● **Work order**
Going down the data below, set down exactly the line with "- Worked closely" and each line after it through the line with "## Education"; no other lines.

● **Stored items from a collection**
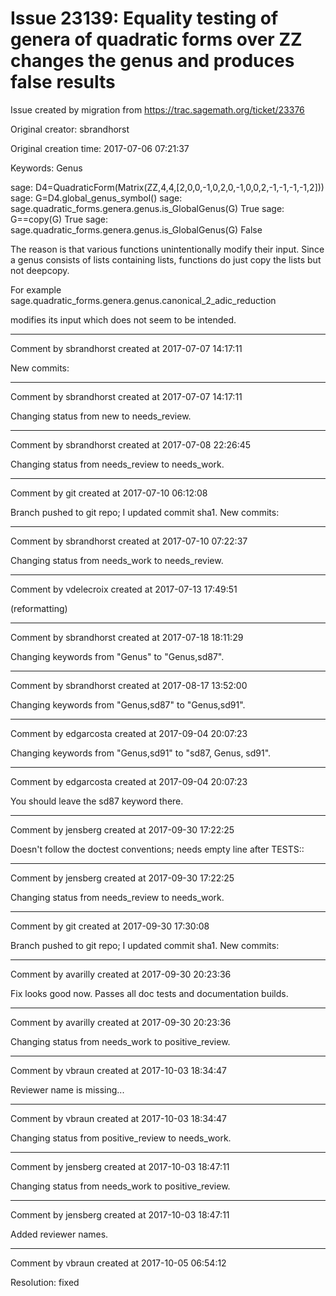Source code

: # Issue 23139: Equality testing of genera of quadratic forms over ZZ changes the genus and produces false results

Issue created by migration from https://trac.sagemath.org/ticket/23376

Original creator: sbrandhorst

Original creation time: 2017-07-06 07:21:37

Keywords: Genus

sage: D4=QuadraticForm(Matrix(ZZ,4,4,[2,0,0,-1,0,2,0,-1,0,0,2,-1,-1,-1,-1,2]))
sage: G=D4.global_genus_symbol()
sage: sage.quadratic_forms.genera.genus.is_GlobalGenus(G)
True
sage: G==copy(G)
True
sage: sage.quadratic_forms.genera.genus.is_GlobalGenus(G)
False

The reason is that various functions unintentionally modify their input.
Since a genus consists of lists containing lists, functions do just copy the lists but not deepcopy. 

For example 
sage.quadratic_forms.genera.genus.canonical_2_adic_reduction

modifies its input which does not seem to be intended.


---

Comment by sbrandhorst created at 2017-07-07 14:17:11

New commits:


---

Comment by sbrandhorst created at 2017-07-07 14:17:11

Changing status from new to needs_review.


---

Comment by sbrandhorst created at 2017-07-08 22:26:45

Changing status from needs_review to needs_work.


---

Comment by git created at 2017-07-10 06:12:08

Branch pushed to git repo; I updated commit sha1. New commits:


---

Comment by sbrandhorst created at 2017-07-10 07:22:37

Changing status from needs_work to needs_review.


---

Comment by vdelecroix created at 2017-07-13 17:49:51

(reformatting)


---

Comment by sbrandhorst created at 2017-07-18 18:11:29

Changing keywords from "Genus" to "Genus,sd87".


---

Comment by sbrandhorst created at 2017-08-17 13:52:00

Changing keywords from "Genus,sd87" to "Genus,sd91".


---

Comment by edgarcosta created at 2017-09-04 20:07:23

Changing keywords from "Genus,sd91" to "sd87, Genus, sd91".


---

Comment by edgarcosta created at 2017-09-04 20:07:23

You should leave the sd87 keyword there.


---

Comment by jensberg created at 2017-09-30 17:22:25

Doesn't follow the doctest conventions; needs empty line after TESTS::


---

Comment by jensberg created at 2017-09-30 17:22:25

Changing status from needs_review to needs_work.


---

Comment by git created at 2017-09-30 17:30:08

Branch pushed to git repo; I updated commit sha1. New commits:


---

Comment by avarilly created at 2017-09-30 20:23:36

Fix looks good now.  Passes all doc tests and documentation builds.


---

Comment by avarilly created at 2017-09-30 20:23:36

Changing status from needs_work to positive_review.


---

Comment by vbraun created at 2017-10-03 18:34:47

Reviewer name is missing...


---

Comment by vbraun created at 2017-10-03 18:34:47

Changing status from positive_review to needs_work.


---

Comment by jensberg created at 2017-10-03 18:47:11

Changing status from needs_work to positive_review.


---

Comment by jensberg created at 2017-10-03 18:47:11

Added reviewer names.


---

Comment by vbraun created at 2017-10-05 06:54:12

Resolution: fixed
* * *
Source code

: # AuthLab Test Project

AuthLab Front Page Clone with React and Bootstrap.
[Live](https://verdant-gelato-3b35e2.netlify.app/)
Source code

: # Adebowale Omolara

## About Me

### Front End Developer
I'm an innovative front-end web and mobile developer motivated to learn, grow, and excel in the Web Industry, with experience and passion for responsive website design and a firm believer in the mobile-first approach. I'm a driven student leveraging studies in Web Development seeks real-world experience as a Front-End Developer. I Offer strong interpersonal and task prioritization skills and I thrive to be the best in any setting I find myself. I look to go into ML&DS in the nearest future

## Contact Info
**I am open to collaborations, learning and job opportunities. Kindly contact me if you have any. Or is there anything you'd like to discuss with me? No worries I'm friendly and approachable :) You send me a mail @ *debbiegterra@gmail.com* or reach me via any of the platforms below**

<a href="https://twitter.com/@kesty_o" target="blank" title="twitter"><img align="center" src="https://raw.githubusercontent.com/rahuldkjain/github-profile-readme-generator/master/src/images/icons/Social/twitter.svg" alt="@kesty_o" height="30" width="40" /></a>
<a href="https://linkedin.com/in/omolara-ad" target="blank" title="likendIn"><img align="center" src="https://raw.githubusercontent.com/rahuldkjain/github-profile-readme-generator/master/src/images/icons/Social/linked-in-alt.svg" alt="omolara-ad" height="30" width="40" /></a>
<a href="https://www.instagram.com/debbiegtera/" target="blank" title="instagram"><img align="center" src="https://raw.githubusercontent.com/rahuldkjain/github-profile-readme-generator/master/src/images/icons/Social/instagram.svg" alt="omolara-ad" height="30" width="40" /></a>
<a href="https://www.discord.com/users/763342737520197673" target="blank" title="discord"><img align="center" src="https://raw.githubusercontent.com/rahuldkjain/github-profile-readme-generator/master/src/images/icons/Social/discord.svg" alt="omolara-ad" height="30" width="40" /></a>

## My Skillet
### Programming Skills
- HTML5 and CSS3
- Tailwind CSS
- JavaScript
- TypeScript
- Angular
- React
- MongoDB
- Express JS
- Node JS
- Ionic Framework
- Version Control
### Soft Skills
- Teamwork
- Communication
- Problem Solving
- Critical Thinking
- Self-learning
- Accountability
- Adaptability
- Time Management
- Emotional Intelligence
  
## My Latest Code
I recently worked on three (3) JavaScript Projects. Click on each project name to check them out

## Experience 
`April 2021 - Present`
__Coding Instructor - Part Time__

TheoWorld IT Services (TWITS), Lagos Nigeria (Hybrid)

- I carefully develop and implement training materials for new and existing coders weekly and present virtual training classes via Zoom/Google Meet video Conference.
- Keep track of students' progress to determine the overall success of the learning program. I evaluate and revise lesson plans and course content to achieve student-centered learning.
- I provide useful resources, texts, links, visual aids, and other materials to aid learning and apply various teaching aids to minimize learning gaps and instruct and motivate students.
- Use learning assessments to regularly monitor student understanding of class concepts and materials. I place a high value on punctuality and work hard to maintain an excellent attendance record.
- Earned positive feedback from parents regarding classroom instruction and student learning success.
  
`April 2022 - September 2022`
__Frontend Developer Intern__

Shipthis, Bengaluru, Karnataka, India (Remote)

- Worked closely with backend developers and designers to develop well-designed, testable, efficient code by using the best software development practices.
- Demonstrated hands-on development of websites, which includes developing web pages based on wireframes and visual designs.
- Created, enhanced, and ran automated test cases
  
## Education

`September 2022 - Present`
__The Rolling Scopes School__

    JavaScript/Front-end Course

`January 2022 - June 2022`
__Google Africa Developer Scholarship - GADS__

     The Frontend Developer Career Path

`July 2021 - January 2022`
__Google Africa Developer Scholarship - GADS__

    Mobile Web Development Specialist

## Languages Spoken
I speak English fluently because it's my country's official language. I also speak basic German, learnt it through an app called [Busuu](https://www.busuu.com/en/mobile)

● **Task answer**
- Worked closely with backend developers and designers to develop well-designed, testable, efficient code by using the best software development practices.
- Demonstrated hands-on development of websites, which includes developing web pages based on wireframes and visual designs.
- Created, enhanced, and ran automated test cases
  
## Education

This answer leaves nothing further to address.